2013 Bassmaster Classic Grand Lake O' the Cherokees - Tulsa, OK, Feb 22 - 24, 2013

2013 Classic: Weather or not

A weekend forecast from a pro

Chris Lane
Doug Cox
2012 Classic champ Chris Lane and Dick Faurot, resident meteorologist for KOTV Channel 6, talk about Oklahoma's volatile weather patterns as Faurot checks out the storage on Lane's boat.

About the author

Pete Robbins

Pete Robbins

Veteran outdoor writer Pete Robbins provides a fan's perspective of B.A.S.S. complemented by an insider's knowledge of the sport. Follow him on Twitter @fishywriting

TULSA, Okla. — As 53 anglers filed onto the Tulsa Fairgrounds for Media Day, the buzz was not about lures or boats or Bassmaster Classic swag. Instead, they all played amateur meteorologist, trying to guesstimate the conditions that will confront them on the water tomorrow.

Their efforts may prove to be accurate, but then again they may not. Despite substantial technological advancements in recent years, February weather in Oklahoma remains an imperfect science.
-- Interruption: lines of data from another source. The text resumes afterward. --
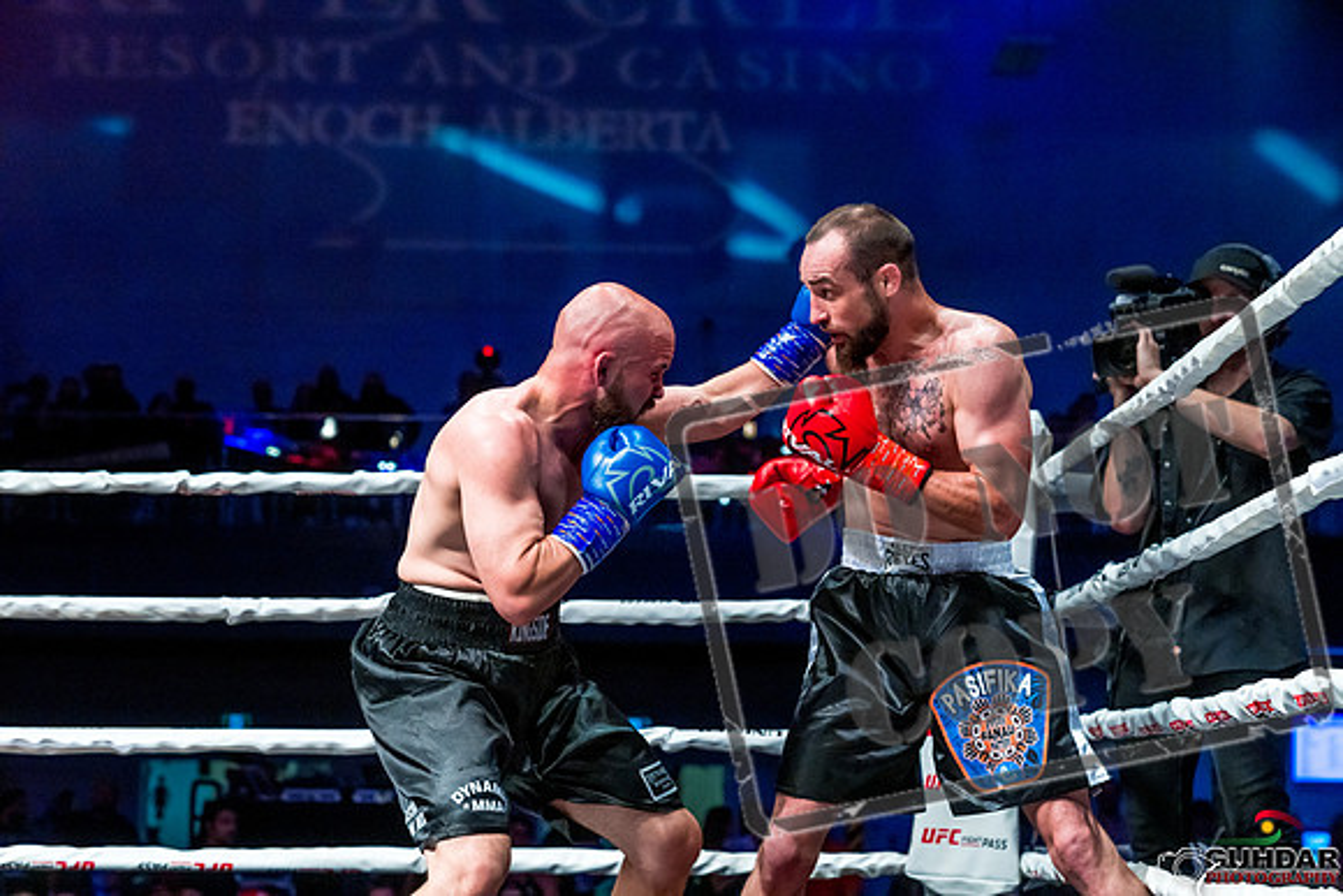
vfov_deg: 19.5
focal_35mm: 70
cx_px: 672
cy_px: 448
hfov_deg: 28.8
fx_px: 2612
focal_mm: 70
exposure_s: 1/1000
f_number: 4
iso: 4000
“If you try to predict the weather here this time of year, you’re either a fool or you’re from out of state,” Dick Faurot said.

He should know. He’s the resident meteorologist for KOTV Channel 6, the local CBS affiliate. He received his Master’s degree in meteorology from the University of Oklahoma and after a brief sojourn to Louisiana he’s been back in the Sooner State since 1993. He’s also an avid bass angler.

The state’s volatile weather results from its position at a crossroads of sorts. It receives the tail end of the precipitation that comes up through the Gulf. Once it arrives here, it combines with weather systems moving out of the Rocky Mountains to create a quickly-changing mix.

On top of that, Faurot said, “There’s nothing between here and the North Pole except a couple of barbed wire fences.”

The result is that it may be below 20 degrees at take-off tomorrow, but will likely rise up over 60 on Sunday afternoon.

“That’s the nice thing about our latitude,” he said. “Even when we get bad weather, it doesn’t hang around long. A couple of years ago it got down to 31 degrees below and a week later it got up to 79. That’s a swing of 110 degrees.”

At the low end of that swing, Faurot caught a fish through the ice in his pond, if nothing else just to say he had done it. The lesson to be learned, though, is that the inclement weather “affects the fishermen a lot more than it affects the fish.”

While the Classic contenders may not like the unpredictable weather, for the most part they’ve learned to deal with it. After all, if their fish don’t bite during one set of conditions, they need only wait an hour or two to get the ones they want. It’s a variable they can’t control, but one they can plan for nonetheless.